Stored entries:
--- START ---
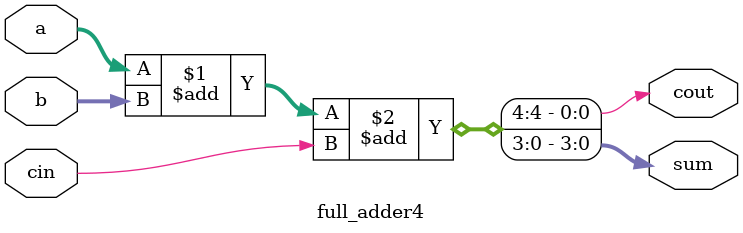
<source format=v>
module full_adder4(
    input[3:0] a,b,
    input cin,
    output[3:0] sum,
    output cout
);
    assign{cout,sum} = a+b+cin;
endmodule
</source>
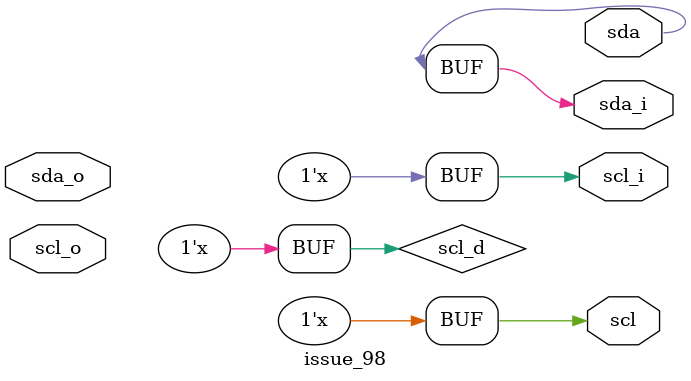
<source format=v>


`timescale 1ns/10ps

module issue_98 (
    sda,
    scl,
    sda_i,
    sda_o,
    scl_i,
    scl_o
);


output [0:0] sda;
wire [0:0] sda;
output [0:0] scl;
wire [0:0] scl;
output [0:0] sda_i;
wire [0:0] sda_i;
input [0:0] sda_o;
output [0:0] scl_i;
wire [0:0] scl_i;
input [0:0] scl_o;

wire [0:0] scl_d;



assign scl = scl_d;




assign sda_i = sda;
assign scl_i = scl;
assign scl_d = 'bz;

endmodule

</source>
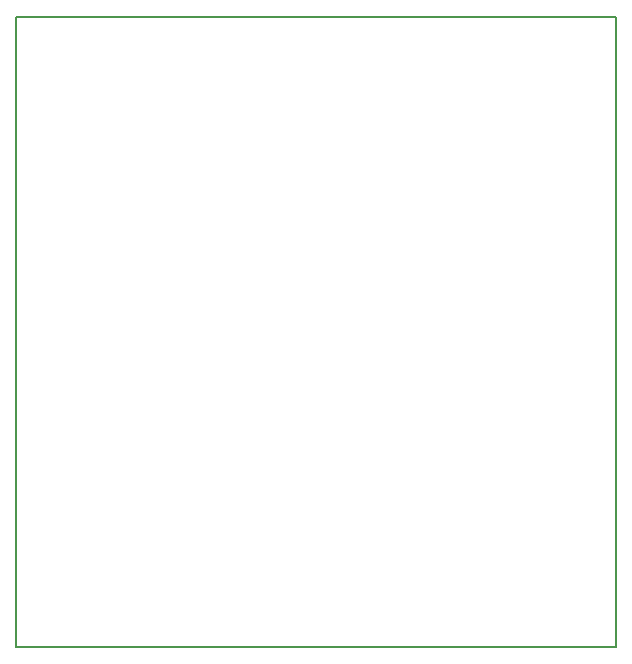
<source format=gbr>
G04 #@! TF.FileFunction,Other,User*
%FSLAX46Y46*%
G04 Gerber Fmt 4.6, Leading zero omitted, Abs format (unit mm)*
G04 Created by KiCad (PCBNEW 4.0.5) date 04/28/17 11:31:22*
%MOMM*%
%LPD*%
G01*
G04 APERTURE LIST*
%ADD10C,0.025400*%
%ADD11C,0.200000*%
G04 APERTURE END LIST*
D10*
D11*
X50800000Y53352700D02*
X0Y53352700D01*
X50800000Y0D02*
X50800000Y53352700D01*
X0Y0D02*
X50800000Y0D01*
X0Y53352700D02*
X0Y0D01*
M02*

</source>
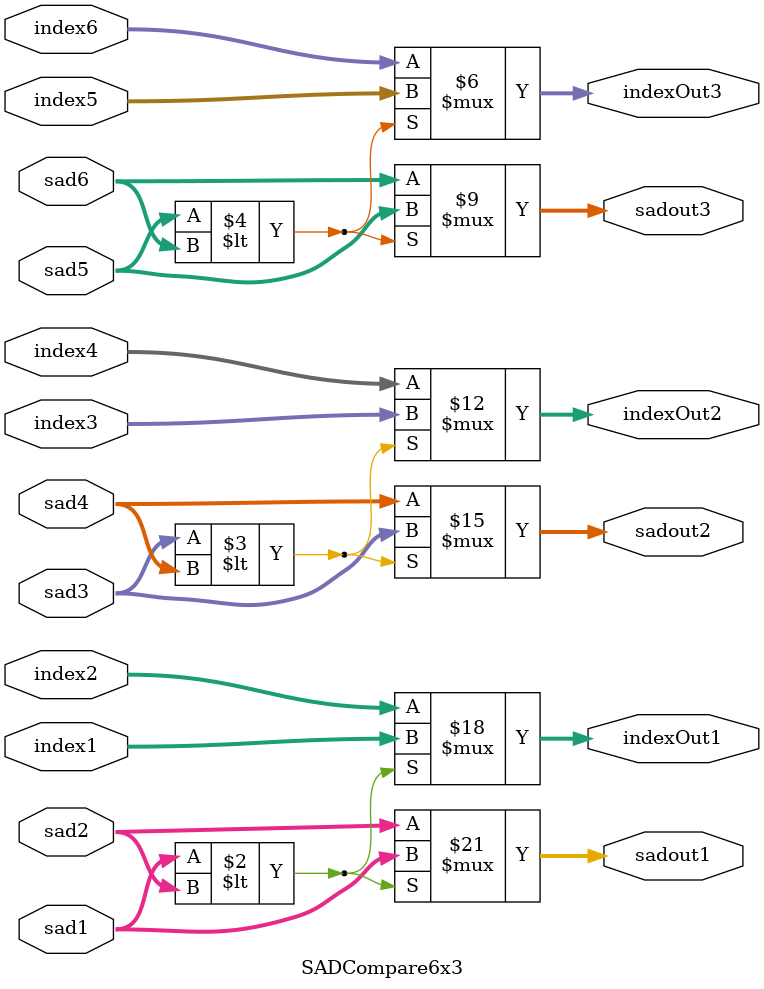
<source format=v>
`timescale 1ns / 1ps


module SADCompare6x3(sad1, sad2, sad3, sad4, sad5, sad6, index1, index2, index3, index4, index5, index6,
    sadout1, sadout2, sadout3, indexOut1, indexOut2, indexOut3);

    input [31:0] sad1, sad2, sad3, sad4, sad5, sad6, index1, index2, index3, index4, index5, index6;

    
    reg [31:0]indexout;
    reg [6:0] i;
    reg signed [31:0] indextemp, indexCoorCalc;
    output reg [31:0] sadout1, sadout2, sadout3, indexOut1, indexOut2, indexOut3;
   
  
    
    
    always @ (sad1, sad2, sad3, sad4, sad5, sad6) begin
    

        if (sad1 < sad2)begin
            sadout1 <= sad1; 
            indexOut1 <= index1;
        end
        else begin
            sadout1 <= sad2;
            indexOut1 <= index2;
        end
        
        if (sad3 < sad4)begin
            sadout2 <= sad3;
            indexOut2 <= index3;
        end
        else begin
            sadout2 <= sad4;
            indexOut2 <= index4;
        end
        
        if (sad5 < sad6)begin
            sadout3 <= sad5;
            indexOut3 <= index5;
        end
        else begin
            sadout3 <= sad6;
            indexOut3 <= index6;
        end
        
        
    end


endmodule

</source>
--- END ---
▸ What this task involves: Make an exact copy of the records above, with the pictures left out.

▸ Finished exercise:
<source format=v>
module full_adder4(
    input[3:0] a,b,
    input cin,
    output[3:0] sum,
    output cout
);
    assign{cout,sum} = a+b+cin;
endmodule
</source>
<source format=v>


`timescale 1ns/10ps

module issue_98 (
    sda,
    scl,
    sda_i,
    sda_o,
    scl_i,
    scl_o
);


output [0:0] sda;
wire [0:0] sda;
output [0:0] scl;
wire [0:0] scl;
output [0:0] sda_i;
wire [0:0] sda_i;
input [0:0] sda_o;
output [0:0] scl_i;
wire [0:0] scl_i;
input [0:0] scl_o;

wire [0:0] scl_d;



assign scl = scl_d;




assign sda_i = sda;
assign scl_i = scl;
assign scl_d = 'bz;

endmodule

</source>
<source format=gbr>
G04 #@! TF.FileFunction,Other,User*
%FSLAX46Y46*%
G04 Gerber Fmt 4.6, Leading zero omitted, Abs format (unit mm)*
G04 Created by KiCad (PCBNEW 4.0.5) date 04/28/17 11:31:22*
%MOMM*%
%LPD*%
G01*
G04 APERTURE LIST*
%ADD10C,0.025400*%
%ADD11C,0.200000*%
G04 APERTURE END LIST*
D10*
D11*
X50800000Y53352700D02*
X0Y53352700D01*
X50800000Y0D02*
X50800000Y53352700D01*
X0Y0D02*
X50800000Y0D01*
X0Y53352700D02*
X0Y0D01*
M02*

</source>
<source format=v>
`timescale 1ns / 1ps


module SADCompare6x3(sad1, sad2, sad3, sad4, sad5, sad6, index1, index2, index3, index4, index5, index6,
    sadout1, sadout2, sadout3, indexOut1, indexOut2, indexOut3);

    input [31:0] sad1, sad2, sad3, sad4, sad5, sad6, index1, index2, index3, index4, index5, index6;

    
    reg [31:0]indexout;
    reg [6:0] i;
    reg signed [31:0] indextemp, indexCoorCalc;
    output reg [31:0] sadout1, sadout2, sadout3, indexOut1, indexOut2, indexOut3;
   
  
    
    
    always @ (sad1, sad2, sad3, sad4, sad5, sad6) begin
    

        if (sad1 < sad2)begin
            sadout1 <= sad1; 
            indexOut1 <= index1;
        end
        else begin
            sadout1 <= sad2;
            indexOut1 <= index2;
        end
        
        if (sad3 < sad4)begin
            sadout2 <= sad3;
            indexOut2 <= index3;
        end
        else begin
            sadout2 <= sad4;
            indexOut2 <= index4;
        end
        
        if (sad5 < sad6)begin
            sadout3 <= sad5;
            indexOut3 <= index5;
        end
        else begin
            sadout3 <= sad6;
            indexOut3 <= index6;
        end
        
        
    end


endmodule

</source>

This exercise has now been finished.